Document segment →

____________

You can solve this a bit more generally with less code. Essentially, create enough of a file-like object for ZipFile to use. So you wind up with z = ZipFile(HttpFile(url))
and it dynamically downloads just the portion needed. The advantage with this is you write less code, and it applies to more than just zip files. (In fact, I wonder if there is something like this already… I’m not finding it though.)
Using the same idea, you could also create a caching wrapper for HttpFile to avoid repeated downloads.
And here’s the code: (note the lack of error-handling)
#!/usr/bin/python
import urllib2
class HttpFile(object):
def __init__(self, url):
self.url = url
self.offset = 0
self._size = -1
def size(self):
if self._size < 0:
f = urllib2.urlopen(self.url)
self._size = int(f.headers["Content-length"])
return self._size
def read(self, count=-1):
req = urllib2.Request(self.url)
if count < 0:
end = self.size() - 1
else:
end = self.offset + count - 1
req.headers['Range'] = "bytes=%s-%s" % (self.offset, end)
f = urllib2.urlopen(req)
data = f.read()
# FIXME: should check that we got the range expected, etc.
chunk = len(data)
if count >= 0:
assert chunk == count
self.offset += chunk
return data
def seek(self, offset, whence=0):
if whence == 0:
self.offset = offset
elif whence == 1:
self.offset += offset
elif whence == 2:
self.offset = self.size() + offset
else:
raise Exception("Invalid whence")
def tell(self):
return self.offset

____________

Source excerpt →
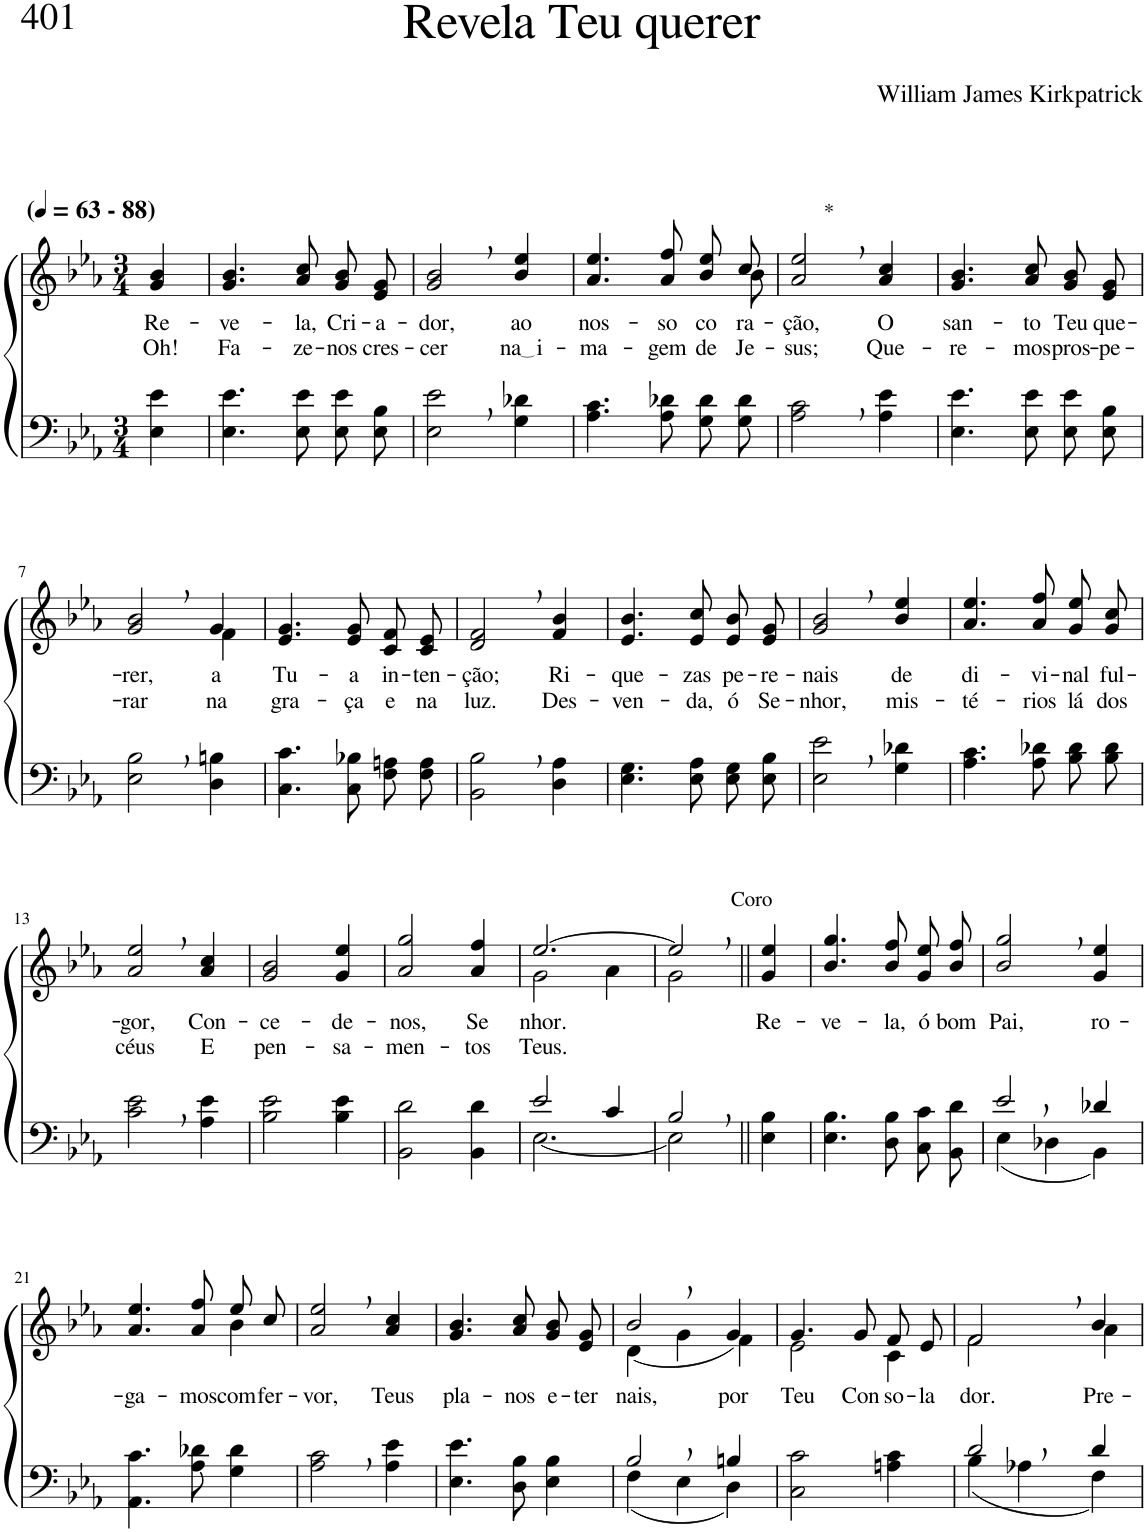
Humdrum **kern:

____________

Task set →
- A) For each statement, say whether it agrees with the HttpFile post, and quote the words that decide it: (i) the code includes error-handling; (ii) the read method sets a Range header on the request; (iii) the writer found an existing tool that already does this.
- B) List every method defined in the HttpFile class in the HttpFile post.
- C) Print the HttpFile post from "You can solve" to "avoid repeated downloads.".
The material has nothing to do with the HttpFile post.

Responses →
- A)
(i) No: "(note the lack of error-handling)"
(ii) Yes: "req.headers['Range'] = "bytes=%s-%s" % (self.offset, end)"
(iii) No: "I’m not finding it though."

- B) __init__, size, read, seek, tell

- C)
You can solve this a bit more generally with less code. Essentially, create enough of a file-like object for ZipFile to use. So you wind up with z = ZipFile(HttpFile(url))
and it dynamically downloads just the portion needed. The advantage with this is you write less code, and it applies to more than just zip files. (In fact, I wonder if there is something like this already… I’m not finding it though.)
Using the same idea, you could also create a caching wrapper for HttpFile to avoid repeated downloads.